Karşılaşmayı beklediği manzara ise yemek yapmaya 'çalışan' bir Yeonjun değildi tabiiki.

"İyileşmişsin galiba." demişti. Sesi Yeonjun'u kendine getirmiş gibi bir anda irkildi. Bir tarif videosu açmıştı, Youtube'tan onu izliyordu. Beomgyu gelince hemen kapatmıştı. Ardından gülümseyerek ona bakmıştı.

"Sayende çok daha iyiyim." dedi tekrar gülümseyerek.

Beomgyu utanarak bakışlarını kaçırdı. "Annen geldi mi?"

"Sen uyuduktan 1 saat sonra geldi aslında. Ama seni uyandırıp haber vermek istemedim. Bir de koltukta çok rahatsız uyuyordun seni yatağıma taşıdım." dedi tekrar yemek yapmaya koyulurken. Hala burnunu çekiyordu. Tam iyileşmemişti ama gece uyanıp Beomgyu'yu yatağa taşımaya güç bulabilmiş, bir de sabah kahvaltı hazırlamaya çalışıyordu.
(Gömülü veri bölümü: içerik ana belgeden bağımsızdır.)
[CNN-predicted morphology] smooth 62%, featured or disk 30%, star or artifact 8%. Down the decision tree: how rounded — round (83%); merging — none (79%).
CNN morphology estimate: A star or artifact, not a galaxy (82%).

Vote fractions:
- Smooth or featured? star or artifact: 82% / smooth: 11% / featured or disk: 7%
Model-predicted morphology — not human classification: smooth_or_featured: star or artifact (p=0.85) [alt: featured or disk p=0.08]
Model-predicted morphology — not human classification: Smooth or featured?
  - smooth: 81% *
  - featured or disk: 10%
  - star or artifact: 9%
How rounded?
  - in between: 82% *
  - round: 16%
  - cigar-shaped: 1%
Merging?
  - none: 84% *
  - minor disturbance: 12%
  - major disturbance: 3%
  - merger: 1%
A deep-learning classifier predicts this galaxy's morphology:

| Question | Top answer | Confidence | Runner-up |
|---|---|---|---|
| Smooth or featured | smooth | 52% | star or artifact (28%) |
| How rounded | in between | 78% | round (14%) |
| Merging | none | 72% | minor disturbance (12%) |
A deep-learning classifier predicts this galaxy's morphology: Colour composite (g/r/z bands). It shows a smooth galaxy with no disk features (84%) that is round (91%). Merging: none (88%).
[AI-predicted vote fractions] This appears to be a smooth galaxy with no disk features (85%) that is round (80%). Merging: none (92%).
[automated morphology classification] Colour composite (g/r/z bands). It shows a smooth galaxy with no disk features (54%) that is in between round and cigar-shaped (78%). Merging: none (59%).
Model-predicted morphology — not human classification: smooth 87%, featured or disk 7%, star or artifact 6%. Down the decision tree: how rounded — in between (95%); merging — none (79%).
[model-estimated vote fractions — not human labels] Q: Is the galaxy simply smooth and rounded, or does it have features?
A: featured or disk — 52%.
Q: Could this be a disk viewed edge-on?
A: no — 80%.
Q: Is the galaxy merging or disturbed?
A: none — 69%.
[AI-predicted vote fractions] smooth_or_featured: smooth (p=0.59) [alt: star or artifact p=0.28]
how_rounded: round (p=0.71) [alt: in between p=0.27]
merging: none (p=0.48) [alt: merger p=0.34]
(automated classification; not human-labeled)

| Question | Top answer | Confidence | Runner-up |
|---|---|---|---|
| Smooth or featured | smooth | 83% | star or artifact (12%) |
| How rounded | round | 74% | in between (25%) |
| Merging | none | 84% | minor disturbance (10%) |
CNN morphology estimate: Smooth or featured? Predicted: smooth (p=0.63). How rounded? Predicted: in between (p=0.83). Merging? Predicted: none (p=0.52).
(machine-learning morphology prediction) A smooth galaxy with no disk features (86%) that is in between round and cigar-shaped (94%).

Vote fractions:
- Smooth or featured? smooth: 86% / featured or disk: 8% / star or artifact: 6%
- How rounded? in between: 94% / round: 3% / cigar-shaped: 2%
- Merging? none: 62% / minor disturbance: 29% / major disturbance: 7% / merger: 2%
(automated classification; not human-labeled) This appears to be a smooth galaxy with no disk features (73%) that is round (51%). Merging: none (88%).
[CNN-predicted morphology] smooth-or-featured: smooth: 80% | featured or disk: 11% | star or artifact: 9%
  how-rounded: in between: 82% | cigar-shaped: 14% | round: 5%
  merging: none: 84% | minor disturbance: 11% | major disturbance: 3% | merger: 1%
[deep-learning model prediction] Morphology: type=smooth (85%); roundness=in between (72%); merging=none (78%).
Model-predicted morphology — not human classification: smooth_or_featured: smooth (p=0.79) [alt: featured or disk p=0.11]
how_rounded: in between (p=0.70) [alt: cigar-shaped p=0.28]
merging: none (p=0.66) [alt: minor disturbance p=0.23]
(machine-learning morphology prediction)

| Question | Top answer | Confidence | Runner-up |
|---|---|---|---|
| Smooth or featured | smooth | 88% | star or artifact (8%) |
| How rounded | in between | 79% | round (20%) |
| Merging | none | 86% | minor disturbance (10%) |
Güç gösterisini seven birisiydi.

"Birlikte uyumadık ama, sana bulaştırırım diye korktum bu yüzden misafir odasında yattım." omuz silkti.

Beomgyu yine heyecanlanmıştı. Bu aptal bedenin aptal kalbi, çok hızlı atıyordu yine.

"Anladım. Neden yemeği sen yapıyorsun?" demişti konuyu değiştirmek için.

"Ben istedim. Kazadan sonra çok fazla 'ilk'leri yaşadık. Ben de sana ilk defa kendi elimle yemek yapmak istedim."

Beomgyu kafasını salladı düşünceli bir şekilde.
O sırada Yeonjun işini bitirmişti ki eline aldığı tabağı yemek masasına koymuştu. Yemek masasına baktığında zaten her şeyin hazır olduğunu yeni fark etmişti Beomgyu.

"Hadi oturalım." demişti çocuksu hevesiyle Yeonjun. Ardından sandalyeye oturdu ve karşısını gösterdi.

Beomgyu da yavaş adımlarla oraya gidip oturdu. Bir süre Yeonjun'u inceledi. "Hala tam iyileşememişsin. Başka zaman da yapardın." dedi mırıldanırken. Bir yandan da eline chopsticklerden birini almış onun yaptığı yemekleri tadıyordu.

Güzeldi.

"Başka zaman yapamam diye korktum." dedi düşünceli bir şekilde. "Bir gün yine eskisi gibi olacağımızı düşünüp korkuyorum." dedi.